What the task asks => In the data below, give the number of lines that contain the word "index". Nothing else is needed.

Data supplied =>
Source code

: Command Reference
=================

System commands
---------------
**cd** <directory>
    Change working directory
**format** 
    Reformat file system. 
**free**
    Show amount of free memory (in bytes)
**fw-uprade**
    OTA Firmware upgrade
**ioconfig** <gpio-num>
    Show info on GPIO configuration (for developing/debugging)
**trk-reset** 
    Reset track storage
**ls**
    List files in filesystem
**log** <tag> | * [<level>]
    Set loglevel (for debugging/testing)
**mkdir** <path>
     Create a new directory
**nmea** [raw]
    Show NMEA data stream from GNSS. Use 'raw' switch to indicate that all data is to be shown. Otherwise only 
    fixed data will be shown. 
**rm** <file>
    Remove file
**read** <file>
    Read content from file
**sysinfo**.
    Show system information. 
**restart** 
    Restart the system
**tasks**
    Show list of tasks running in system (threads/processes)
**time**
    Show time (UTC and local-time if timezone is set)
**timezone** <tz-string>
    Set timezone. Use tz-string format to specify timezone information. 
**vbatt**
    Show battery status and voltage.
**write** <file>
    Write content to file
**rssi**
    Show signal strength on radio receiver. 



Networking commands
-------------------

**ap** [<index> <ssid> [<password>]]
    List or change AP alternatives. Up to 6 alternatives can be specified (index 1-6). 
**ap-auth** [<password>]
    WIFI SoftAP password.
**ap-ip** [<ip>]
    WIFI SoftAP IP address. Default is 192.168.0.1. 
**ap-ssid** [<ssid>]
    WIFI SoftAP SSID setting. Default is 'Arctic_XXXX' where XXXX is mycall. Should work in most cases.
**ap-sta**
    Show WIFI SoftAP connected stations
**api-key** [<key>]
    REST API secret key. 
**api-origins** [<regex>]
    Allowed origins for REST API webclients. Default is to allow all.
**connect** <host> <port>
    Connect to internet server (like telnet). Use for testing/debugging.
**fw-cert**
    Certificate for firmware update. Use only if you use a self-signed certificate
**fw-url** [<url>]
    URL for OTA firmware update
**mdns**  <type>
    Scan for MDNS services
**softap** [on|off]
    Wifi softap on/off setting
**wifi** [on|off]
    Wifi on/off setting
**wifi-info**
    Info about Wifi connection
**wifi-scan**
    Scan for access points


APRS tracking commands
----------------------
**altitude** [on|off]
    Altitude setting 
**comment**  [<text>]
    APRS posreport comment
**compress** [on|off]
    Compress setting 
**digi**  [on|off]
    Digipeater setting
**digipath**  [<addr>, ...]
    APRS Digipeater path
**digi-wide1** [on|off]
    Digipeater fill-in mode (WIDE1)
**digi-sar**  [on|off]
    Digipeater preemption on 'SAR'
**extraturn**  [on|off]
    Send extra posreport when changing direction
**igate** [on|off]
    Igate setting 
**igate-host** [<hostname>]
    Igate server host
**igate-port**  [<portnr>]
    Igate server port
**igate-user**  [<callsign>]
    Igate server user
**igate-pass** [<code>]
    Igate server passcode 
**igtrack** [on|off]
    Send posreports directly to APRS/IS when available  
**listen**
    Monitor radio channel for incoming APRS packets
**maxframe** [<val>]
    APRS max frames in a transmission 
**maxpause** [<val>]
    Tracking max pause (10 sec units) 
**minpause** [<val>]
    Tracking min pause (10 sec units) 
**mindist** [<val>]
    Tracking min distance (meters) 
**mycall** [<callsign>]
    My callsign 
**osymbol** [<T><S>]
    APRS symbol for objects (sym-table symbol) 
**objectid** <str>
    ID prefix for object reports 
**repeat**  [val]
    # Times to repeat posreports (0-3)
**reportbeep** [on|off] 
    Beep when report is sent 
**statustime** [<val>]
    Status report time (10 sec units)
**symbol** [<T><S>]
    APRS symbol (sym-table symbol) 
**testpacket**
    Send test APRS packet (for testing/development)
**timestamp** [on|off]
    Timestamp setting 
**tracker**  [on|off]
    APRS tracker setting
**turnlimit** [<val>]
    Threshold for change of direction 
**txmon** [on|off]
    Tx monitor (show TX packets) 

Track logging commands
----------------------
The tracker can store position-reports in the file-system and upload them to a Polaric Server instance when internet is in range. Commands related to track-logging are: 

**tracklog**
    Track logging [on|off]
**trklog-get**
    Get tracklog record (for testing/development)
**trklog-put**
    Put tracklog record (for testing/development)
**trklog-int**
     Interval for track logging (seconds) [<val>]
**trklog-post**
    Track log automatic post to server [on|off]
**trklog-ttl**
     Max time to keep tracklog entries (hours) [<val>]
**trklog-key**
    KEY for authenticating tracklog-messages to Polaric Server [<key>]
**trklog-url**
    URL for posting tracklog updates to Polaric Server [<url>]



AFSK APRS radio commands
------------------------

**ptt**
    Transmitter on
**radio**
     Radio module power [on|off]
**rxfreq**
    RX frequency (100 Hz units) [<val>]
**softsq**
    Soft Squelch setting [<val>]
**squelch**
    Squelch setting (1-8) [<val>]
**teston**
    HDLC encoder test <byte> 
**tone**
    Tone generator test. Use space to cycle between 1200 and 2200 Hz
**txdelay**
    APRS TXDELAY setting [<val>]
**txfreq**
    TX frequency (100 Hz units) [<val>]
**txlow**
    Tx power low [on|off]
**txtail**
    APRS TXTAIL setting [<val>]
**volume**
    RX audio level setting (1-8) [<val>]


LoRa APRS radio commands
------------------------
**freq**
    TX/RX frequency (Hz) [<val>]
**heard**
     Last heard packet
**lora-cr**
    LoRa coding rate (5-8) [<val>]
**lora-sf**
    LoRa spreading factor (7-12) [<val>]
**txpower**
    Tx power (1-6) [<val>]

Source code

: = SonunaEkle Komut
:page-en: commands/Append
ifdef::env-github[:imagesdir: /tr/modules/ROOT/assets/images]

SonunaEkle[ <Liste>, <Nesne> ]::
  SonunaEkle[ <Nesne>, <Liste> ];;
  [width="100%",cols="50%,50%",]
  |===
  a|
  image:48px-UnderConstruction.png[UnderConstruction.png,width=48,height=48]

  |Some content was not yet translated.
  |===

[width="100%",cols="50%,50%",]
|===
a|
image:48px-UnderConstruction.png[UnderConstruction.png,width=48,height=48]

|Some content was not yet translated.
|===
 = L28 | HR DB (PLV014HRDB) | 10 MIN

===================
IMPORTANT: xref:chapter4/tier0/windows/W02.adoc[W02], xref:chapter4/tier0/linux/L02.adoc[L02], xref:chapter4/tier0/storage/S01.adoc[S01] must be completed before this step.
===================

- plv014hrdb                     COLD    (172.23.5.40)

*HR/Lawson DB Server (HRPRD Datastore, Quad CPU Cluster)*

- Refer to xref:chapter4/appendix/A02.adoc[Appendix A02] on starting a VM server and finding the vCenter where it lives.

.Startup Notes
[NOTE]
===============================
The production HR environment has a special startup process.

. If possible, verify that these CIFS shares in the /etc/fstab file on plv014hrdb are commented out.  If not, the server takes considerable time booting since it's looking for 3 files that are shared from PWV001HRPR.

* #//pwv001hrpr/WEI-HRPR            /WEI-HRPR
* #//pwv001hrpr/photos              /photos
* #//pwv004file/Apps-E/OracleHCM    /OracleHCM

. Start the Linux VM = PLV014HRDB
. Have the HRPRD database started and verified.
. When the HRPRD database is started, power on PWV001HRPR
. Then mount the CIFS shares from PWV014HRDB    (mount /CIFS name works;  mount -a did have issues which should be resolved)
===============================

Result for this exercise => 2